## Pixel coordinate listings

◆ ◆ ◆

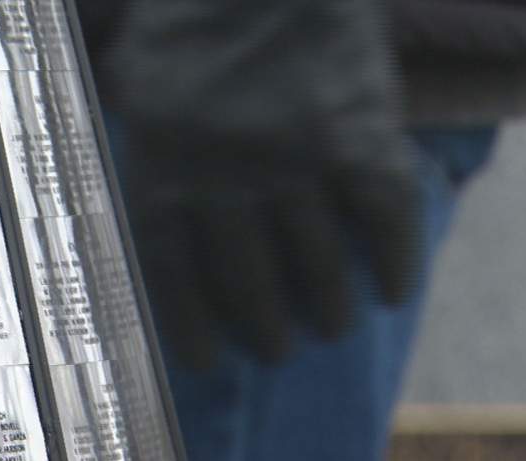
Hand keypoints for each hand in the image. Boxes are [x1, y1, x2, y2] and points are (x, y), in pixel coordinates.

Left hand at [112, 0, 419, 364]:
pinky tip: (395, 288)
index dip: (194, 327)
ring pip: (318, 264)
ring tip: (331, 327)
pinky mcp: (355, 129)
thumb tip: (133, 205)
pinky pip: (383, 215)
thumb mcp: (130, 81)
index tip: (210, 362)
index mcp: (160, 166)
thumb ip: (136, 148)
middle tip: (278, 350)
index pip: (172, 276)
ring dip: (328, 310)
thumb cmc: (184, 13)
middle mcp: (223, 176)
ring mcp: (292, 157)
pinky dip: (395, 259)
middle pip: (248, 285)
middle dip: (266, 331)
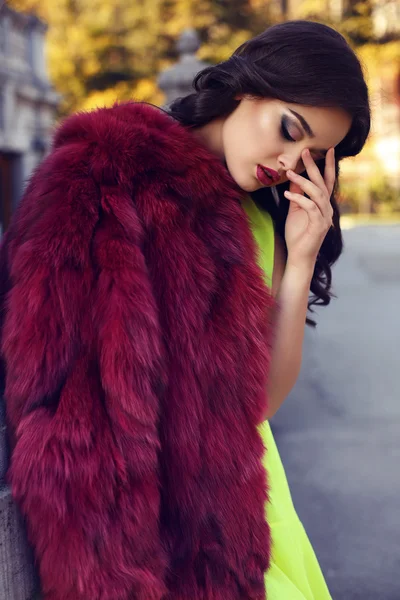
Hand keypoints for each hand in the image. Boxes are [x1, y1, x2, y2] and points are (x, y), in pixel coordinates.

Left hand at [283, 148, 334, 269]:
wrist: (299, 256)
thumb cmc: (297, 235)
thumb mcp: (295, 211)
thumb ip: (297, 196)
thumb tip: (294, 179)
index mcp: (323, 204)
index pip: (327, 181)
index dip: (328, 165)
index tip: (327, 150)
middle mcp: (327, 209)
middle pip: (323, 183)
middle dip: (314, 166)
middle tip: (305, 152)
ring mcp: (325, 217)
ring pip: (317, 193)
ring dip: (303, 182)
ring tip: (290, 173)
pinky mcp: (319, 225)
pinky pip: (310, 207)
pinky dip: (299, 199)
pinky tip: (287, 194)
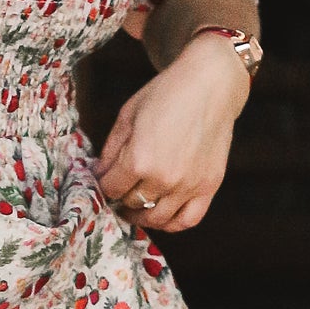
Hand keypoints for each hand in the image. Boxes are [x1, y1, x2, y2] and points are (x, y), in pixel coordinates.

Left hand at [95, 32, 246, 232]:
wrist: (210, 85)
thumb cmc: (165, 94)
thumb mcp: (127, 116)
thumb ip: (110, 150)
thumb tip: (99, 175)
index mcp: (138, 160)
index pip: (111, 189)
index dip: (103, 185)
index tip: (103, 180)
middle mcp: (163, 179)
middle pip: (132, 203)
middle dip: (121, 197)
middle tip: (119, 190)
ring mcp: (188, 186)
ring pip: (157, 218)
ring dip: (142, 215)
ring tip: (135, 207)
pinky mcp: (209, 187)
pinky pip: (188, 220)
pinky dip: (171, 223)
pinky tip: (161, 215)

◆ ◆ ◆

Find "thumb mcp: (127, 116)" in the entries above, then repeat its line and all lines after it exactly, down to the last line.

## RESULT OF THE TASK
thumb mcp: (127, 116)
thumb ip: (110, 150)
thumb tip: (99, 175)
index mcp: (138, 160)
index pip: (111, 189)
index dip: (103, 185)
index tip: (103, 180)
middle mcp: (163, 179)
middle pip: (132, 203)
middle dip: (121, 197)
middle tip: (119, 190)
ring mcp: (188, 186)
ring pip: (157, 218)
ring dip: (142, 215)
ring tip: (135, 207)
pinky mcp: (209, 187)
pinky pip: (188, 220)
pinky dip: (171, 223)
pinky tip: (161, 215)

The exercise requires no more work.